The location used for the machine shop is actually the real Warner Brothers machine shop, which still exists and can be seen today on tours.
According to the 2007 documentary "The Brothers Warner", the Ku Klux Klan sued Warner Bros. because of a patent infringement over the use of a symbol in the film: a white cross over a red background in a black square. The case was thrown out.
Banned in Austria, Switzerland, Cyprus, Finland, Trinidad, and France. The ban in France was lifted after a year, and it opened to extremely negative reviews. Australian and British release versions were heavily censored.
The film was inspired by a real case involving a racist/nativist organization called The Black Legion in Michigan, in which a WPA worker was murdered.
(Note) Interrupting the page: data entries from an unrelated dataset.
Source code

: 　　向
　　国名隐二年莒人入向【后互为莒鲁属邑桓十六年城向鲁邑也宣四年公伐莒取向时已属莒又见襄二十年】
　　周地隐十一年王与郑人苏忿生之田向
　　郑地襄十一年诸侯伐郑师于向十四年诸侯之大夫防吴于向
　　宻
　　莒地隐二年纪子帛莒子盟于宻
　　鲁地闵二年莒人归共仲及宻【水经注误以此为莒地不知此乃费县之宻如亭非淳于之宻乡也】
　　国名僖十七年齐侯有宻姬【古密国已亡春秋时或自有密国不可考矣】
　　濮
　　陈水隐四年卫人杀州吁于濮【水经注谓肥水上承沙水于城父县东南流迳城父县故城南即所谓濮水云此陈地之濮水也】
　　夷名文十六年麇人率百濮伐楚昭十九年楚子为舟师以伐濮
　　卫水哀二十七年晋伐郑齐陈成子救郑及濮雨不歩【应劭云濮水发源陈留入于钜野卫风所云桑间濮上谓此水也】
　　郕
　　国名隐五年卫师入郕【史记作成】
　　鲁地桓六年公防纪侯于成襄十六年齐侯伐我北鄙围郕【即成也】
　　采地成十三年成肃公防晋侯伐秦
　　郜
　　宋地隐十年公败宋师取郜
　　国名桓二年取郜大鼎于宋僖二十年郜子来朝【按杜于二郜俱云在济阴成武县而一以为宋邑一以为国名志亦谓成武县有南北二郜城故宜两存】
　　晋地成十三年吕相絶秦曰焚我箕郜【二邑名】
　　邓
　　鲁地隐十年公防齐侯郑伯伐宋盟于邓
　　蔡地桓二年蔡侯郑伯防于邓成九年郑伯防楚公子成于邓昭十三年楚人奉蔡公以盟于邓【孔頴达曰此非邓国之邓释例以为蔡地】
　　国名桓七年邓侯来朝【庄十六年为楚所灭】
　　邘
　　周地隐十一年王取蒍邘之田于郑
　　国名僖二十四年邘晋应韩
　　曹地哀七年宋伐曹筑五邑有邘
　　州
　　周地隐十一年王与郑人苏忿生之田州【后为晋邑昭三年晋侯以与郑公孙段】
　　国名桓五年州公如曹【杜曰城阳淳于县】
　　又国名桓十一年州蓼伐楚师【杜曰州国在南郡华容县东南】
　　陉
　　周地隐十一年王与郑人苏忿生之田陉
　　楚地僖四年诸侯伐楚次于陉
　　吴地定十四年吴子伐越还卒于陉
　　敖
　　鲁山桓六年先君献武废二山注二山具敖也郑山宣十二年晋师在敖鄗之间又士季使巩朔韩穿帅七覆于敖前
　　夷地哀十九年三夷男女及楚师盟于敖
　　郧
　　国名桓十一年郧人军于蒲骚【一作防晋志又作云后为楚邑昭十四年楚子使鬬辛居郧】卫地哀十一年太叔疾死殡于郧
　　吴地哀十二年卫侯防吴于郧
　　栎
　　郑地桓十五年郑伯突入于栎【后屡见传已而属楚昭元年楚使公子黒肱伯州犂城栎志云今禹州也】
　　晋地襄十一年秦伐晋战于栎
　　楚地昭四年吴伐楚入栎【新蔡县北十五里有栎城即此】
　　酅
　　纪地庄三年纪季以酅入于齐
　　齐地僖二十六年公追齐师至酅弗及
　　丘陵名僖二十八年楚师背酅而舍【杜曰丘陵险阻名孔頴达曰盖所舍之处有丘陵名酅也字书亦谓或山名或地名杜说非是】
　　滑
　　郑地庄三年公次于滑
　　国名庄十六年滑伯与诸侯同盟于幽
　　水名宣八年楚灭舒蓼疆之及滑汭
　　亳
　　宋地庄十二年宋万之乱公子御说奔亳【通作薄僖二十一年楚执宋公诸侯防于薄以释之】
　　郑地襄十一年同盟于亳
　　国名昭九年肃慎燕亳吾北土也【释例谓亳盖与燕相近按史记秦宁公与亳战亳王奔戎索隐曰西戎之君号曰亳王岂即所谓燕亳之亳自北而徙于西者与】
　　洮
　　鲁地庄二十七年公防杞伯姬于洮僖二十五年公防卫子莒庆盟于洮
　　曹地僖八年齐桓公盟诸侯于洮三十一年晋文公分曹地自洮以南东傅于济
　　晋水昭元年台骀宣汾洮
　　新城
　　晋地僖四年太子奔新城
Warners would produce a similar-themed film, Storm Warning (1950), in 1951 about a for-profit hate group similar to the Black Legion. In that film, the organization was obviously supposed to be the Ku Klux Klan, although it was never specifically called the Ku Klux Klan and was only referred to as "the Klan". In Storm Warning, Ronald Reagan played a crusading D.A. trying to convince out-of-towner Ginger Rogers to testify about a Klan murder she witnessed from the shadows. Part of her motive for not wanting to testify is that one of the Klansmen is married to her pregnant sister, Doris Day.